Uma revolução na China rural
Um programa que leva excelência por meio do ensino à distância a escolas em vilarejos está alargando o horizonte de milhares de crianças chinesas
No ranking mundial da educação, Xangai está lá no topo. Mas o resultado não espelha a realidade do cinturão rural da China, tomado de pequenas escolas onde um único professor dá conta, como pode, do recado. Muitos são versados em apenas uma ou duas disciplinas e os alunos ficam restritos a um reduzido horizonte. Em meio a esse cenário de escassez em minúsculos vilarejos sem destaque no mapa, uma experiência vem garantindo a crianças pobres desde os 5, 6 anos acesso ao ensino dado pelos melhores professores do país. O que parecia altamente improvável só foi possível com o uso da internet. As aulas são à distância.
Seguindo a regra chinesa dos números superlativos, o projeto, batizado de Hu+, chega hoje a 2 000 escolas de trinta províncias alcançando 1 milhão de estudantes – isso em dois anos. O sistema que leva a qualidade a essas regiões esquecidas é muito simples: as aulas são transmitidas via internet e apresentadas em telas de TV. Uma mesma lição é vista em várias escolas ao mesmo tempo. E assim as crianças passaram a estudar pela primeira vez inglês, artes, ciências – matérias que muitos professores da zona rural não estavam preparados para ensinar.
A primeira imagem que vem à mente ao pensar na garotada em frente à TV é de uma turma agitada, sem disciplina nem atenção, meio que recreio. Mas não. Os alunos ficam fascinados pela boa aula, até mesmo os mais novos, que participam ativamente. “Eles estão habituados à obter informações na TV e, mais do que isso, entendem desde cedo que têm uma oportunidade que seus pais ou avós não tiveram”, diz o jovem bilionário chinês Arnold Fu, 38 anos, dono da maior empresa de educação online do mundo, a Hujiang — o idealizador da inciativa. Em Doha, no Catar, onde esteve recentemente para dar uma palestra sobre o programa no Wise, congresso que reúne educadores do mundo todo, acompanhava em tempo real no celular as aulas que estavam sendo transmitidas naquele instante em escolas rurais de seu país.
O sucesso, medido pelo avanço dos alunos, não é obra apenas de uma aula na TV. Fu conseguiu atrair os grandes nomes da docência para o projeto: eles doam uma hora da semana, às vezes mais. Já são 10 000 os voluntários. Numa outra frente, eles treinam – também à distância – os professores desses lugarejos. Uma das lições é sobre o manuseio e as possibilidades do computador e da internet para a educação. Afinal, no tempo em que se dá a aula tradicional nessas escolas, com mestre e aluno frente a frente, são eles que conduzirão o aprendizado, fazendo uso da tecnologia. “Quando o professor não domina o básico neste campo, o dinheiro gasto em tecnologia será jogado fora”, enfatiza Fu.
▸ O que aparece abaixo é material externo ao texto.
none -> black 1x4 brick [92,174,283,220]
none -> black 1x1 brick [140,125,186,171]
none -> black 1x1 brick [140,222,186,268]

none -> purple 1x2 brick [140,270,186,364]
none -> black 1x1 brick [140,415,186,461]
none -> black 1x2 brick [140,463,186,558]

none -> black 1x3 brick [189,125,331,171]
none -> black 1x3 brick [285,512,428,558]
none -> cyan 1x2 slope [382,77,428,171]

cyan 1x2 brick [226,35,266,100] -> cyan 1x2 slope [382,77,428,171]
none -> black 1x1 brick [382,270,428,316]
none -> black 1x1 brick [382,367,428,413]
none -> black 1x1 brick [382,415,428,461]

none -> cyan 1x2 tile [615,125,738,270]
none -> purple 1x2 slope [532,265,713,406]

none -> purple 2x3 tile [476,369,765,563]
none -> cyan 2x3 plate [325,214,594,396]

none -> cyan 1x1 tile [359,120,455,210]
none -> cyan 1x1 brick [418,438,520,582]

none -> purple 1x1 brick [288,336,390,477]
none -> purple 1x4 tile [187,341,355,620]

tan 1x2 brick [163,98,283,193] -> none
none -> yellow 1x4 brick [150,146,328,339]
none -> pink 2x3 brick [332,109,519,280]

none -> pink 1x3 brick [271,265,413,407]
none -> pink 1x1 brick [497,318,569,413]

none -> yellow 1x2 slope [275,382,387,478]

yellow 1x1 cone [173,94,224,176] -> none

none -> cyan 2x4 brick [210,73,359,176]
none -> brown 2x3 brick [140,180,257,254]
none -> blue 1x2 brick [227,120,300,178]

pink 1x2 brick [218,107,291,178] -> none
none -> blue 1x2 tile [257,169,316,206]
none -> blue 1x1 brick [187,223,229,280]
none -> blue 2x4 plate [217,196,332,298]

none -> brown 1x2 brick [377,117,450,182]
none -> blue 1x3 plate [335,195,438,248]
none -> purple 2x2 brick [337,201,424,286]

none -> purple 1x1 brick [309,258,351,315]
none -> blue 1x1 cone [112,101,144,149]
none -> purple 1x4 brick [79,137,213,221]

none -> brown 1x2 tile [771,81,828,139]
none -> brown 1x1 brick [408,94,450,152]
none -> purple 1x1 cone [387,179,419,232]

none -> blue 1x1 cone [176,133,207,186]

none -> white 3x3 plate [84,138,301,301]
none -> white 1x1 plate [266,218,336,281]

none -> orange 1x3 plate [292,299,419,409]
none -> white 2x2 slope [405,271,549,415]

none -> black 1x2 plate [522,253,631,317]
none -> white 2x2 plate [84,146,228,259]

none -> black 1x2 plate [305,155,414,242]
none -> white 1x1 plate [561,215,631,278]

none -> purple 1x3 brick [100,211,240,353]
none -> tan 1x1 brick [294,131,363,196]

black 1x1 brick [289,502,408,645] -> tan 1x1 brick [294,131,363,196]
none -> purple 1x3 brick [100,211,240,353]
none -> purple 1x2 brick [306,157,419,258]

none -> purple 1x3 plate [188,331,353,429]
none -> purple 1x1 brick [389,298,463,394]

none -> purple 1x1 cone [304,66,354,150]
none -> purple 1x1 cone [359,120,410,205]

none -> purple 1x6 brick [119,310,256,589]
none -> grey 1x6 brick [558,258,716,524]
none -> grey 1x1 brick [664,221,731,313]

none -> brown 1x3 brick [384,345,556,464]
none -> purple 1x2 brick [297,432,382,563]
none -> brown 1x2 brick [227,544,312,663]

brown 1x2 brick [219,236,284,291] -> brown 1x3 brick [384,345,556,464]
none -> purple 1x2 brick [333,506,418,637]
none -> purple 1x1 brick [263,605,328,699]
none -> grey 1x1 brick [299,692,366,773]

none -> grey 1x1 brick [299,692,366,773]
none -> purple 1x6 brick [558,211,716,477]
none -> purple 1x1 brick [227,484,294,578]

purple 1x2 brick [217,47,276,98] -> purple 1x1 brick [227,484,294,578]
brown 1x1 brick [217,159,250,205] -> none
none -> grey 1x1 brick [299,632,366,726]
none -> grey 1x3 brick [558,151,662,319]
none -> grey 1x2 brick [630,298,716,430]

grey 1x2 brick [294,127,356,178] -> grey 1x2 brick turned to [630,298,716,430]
Se está dando certo na China, é de se esperar que tenha potencial para ganhar escala em qualquer outro lugar. Mas o programa não se move apenas pelo voluntariado – e quem quiser se inspirar nele deve prestar atenção aí. Na parte da infraestrutura, o governo chinês investiu em banda larga inclusive nas áreas mais distantes, condição fundamental para as aulas online. Também empresários se envolveram, doando equipamentos que permitem ao aluno continuar a estudar quando chega em casa, via tablets e celulares.
A incursão de Fu na educação se deu inicialmente pelo próprio tédio que a escola convencional lhe despertava. Formado em finanças e relações internacionais, achava que havia uma trilha mais divertida no mundo online. Hoje, atende 1,6 bilhão de alunos com sua plataforma paga, atraindo 100 000 novos usuários por dia. A esta plataforma, aliás, os alunos mais pobres da zona rural também têm acesso. Países africanos andaram procurando Fu para saber como implantar a ideia . Ele, por sua vez, quer se expandir pela vasta zona rural chinesa. As crianças, que ganham com isso uma janela para o futuro, agradecem.